Hart erkämpft und schnell verloren? Rückschritte in Sachen Gleichberechtigung
Während also eigentlich umso sichtbarer wurde, welche wichtige Arbeit Frauen leisten, erlebten wir gleichzeitig einen beispiellosen Backlash. Viele auf unserem Weg zur Gleichberechtigung erkämpften Positionen wurden in den letzten Wochen aufgeweicht oder gingen ganz verloren.
Ein paar Beispiele:
- So haben Wissenschaftlerinnen zum Beispiel in dieser Zeit sehr viel weniger publiziert, während ihre männlichen Kollegen zur Hochform auffahren konnten.

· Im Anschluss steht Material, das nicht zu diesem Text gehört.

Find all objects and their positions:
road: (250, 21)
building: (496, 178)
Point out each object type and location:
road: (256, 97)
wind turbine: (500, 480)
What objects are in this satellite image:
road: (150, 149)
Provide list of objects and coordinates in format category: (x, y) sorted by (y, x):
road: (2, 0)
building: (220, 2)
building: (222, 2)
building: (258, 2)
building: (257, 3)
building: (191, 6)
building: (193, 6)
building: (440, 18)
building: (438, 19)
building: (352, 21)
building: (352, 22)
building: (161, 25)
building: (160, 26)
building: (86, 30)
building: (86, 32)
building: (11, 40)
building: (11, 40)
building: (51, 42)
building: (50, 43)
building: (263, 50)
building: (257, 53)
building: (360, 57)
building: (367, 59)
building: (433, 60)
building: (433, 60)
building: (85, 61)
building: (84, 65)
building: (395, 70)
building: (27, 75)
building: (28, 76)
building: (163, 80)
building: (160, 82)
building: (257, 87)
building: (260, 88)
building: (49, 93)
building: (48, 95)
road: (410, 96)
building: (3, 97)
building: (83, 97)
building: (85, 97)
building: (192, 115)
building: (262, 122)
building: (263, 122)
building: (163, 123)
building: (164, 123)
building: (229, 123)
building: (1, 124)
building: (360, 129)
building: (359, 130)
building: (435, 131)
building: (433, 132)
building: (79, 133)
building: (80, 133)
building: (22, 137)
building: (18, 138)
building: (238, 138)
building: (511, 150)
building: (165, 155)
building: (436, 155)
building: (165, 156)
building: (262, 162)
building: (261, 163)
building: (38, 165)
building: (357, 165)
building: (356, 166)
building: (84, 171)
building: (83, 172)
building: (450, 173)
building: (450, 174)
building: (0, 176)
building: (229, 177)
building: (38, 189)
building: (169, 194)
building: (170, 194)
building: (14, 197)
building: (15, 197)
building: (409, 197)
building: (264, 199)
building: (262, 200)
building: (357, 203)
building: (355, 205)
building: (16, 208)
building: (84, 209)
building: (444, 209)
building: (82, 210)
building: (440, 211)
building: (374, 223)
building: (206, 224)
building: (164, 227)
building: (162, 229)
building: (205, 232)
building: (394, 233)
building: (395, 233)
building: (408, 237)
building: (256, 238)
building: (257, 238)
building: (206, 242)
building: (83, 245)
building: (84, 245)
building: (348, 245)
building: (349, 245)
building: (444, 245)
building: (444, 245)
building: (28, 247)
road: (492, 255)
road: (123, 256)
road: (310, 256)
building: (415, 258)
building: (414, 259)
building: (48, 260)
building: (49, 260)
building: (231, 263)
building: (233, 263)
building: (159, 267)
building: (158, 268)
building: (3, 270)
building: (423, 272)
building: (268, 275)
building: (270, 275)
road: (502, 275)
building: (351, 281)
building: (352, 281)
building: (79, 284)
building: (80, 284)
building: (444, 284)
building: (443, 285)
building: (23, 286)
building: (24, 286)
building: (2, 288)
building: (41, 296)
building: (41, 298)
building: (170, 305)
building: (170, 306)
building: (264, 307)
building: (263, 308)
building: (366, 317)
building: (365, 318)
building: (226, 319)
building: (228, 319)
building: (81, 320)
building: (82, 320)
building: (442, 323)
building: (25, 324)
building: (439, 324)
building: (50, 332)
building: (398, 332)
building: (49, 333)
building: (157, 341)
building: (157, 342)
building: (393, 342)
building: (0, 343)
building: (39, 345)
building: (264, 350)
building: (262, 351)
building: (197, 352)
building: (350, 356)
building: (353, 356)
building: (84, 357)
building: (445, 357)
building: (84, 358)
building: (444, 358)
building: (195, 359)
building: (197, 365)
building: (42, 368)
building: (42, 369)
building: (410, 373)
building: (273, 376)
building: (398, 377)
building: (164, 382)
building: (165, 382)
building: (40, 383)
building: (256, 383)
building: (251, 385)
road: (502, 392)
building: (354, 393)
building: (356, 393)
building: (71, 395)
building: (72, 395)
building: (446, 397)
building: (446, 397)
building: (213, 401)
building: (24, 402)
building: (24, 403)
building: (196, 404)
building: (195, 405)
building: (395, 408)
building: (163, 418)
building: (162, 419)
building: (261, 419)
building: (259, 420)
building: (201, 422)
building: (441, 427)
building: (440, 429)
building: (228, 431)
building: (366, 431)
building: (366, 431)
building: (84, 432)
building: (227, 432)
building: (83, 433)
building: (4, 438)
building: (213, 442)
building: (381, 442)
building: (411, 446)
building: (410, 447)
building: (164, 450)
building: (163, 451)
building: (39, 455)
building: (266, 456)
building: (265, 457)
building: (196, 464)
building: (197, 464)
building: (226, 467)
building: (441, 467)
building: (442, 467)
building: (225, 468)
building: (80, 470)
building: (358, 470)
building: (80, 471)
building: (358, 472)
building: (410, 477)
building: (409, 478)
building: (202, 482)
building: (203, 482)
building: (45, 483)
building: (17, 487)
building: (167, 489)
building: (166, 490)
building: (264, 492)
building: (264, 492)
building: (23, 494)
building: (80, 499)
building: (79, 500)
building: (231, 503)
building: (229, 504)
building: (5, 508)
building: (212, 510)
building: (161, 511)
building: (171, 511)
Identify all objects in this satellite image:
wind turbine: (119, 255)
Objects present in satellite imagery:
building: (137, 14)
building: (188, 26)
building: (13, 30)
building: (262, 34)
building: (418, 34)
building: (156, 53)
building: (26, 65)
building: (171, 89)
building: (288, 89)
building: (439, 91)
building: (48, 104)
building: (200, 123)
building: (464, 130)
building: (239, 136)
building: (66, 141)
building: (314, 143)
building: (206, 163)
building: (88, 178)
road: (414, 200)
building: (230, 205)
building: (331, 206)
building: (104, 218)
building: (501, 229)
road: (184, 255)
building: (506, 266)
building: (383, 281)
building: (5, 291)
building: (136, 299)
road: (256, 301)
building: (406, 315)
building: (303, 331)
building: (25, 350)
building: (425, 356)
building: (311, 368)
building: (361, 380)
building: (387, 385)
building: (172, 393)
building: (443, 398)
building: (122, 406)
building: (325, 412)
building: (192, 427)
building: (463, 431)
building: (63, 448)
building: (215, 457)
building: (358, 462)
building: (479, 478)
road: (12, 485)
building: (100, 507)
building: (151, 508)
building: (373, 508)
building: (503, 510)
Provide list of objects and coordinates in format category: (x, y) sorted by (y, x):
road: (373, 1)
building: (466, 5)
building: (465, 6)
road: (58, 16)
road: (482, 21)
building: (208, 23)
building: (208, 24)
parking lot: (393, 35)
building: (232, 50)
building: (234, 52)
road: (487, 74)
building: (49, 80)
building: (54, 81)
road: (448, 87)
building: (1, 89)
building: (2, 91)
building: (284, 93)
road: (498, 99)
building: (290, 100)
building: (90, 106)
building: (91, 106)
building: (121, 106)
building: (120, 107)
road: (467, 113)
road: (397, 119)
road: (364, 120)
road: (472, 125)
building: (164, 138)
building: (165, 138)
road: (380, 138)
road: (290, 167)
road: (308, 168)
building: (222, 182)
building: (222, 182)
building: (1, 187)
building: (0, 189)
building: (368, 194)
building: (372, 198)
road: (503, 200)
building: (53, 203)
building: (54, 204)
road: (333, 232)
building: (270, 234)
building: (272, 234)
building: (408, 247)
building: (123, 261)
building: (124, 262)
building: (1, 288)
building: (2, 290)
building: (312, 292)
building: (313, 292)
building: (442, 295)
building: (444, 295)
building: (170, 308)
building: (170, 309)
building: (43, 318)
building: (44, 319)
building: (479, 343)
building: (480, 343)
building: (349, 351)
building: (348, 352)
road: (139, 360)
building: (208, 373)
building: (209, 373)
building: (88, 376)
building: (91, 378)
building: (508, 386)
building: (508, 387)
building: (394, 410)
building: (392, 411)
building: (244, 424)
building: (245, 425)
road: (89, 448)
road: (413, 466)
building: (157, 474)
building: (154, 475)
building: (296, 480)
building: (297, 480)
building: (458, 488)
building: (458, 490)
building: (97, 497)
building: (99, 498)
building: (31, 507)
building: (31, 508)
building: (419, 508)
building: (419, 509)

Redaktionen von wissenschaftlichen Journals berichteten nach sechs Wochen Lockdown von einem Merkwürdigen Stopp: Sie erhielten fast nur noch Einsendungen von Männern.
- Das Risiko für Frauen, Opfer von häuslicher Gewalt zu werden, ist während der Kontaktbeschränkungen gestiegen.
- Frauen, die generell häufiger in Teilzeit und Minijobs arbeiten, wurden schneller arbeitslos.
- Weil sie ohnehin mehr Care-Arbeit übernehmen, sprangen sie auch jetzt in der Krise besonders ein, wenn es darum ging, Angehörigen oder Freunden zu helfen.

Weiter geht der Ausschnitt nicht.